What is the referer of Baidu Spider

Baidu Spider Referer, refers to when the Baidu spider crawl a URL, in the HTTP header with the Referer field. Please note that this definition has nothing to do with Baidu's recent statement to remove the Referer keyword data. This is the spider initiated by the HTTP request, Baidu and the removal of the user initiated. If Baidu Spider crawl Baidu homepage logo, will initiate such a request:

The Referer field above clearly indicates that he found and crawled www.baidu.com/img/bd_logo1.png from the www.baidu.com page. You should also be able to see the corresponding records in the server access log. At present, only when Baidu crawl a webpage, but also crawl the page: IMG, JS and CSS will take the Referer field. This part of the additional crawl volume, should not occupy Baidu assigned crawl quota, belongs to "Buy 1 get 1".

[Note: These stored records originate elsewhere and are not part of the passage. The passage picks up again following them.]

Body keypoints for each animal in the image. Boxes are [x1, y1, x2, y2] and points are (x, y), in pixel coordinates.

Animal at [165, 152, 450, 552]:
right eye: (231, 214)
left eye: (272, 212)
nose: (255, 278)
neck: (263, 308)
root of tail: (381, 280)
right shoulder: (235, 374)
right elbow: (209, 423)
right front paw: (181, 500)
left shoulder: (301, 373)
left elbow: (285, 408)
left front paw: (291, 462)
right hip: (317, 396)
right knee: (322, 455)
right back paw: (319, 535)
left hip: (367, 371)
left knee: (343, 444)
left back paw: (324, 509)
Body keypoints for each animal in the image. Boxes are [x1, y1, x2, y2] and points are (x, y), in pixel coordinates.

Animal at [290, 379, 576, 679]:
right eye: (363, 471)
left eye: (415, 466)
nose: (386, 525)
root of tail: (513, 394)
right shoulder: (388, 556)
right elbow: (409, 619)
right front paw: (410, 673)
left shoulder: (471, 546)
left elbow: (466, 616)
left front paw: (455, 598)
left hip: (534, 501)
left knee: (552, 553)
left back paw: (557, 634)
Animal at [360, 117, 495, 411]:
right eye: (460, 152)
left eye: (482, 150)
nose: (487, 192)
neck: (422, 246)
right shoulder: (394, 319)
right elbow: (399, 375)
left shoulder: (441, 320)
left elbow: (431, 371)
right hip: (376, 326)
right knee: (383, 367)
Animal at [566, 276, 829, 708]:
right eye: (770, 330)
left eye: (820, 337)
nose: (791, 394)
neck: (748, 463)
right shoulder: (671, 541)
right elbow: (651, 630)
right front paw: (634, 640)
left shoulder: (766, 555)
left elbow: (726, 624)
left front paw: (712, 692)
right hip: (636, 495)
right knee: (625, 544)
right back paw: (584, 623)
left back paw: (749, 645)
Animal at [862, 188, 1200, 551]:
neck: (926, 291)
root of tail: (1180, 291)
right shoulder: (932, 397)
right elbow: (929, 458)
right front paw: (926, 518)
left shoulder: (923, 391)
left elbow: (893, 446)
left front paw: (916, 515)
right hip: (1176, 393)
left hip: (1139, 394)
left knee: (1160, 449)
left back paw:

The meaning for the stationmaster

If you find that there are a number of URLs (IMG,JS,CSS only) error (4xx or 5xx), but have been unable to find the entrance where, that is to say you do not understand where Baidu spiders find these error URLs. This field can help you navigate quickly.

As an example,

For example, our SEO log analysis system can be seen in accordance with the following URL pattern of the path every day there are 60,000 to 100,000 crawl and all reported 404.

1 months have passed since the discovery of the problem, I have not found the entrance to the entire site. Today accidentally carefully check the log, think of Baidu Spider Referer, immediately can locate the problem. These 404 URLs come from a set of pages that no one can maintain or care about (often so). Ingest traffic is good. Due to recent company image system updates, the URL of the picture has changed, but this set of pages has not been updated.

What if the site is not logged referer?

IIS please tick "CS (Referer)" here:

Apache please refer to:

Apache Log Configuration "Combined Log Format" section

Official link to Apache log configuration

Nginx please refer to:

Nginx Log Configuration

Official link to nginx log configuration

How to use Baidu Spider Referer to find error page entry?

Contact Us

The content source of this page is from Internet, which doesn't represent Alibaba Cloud's opinion; products and services mentioned on that page don't have any relationship with Alibaba Cloud. If the content of the page makes you feel confusing, please write us an email, we will handle the problem within 5 days after receiving your email.

If you find any instances of plagiarism from the community, please send an email to: info-contact@alibabacloud.com and provide relevant evidence. A staff member will contact you within 5 working days.

A Free Trial That Lets You Build Big!

Start building with 50+ products and up to 12 months usage for Elastic Compute Service

  • Sales Support

    1 on 1 presale consultation

  • After-Sales Support

    24/7 Technical Support 6 Free Tickets per Quarter Faster Response

  • Alibaba Cloud offers highly flexible support services tailored to meet your exact needs.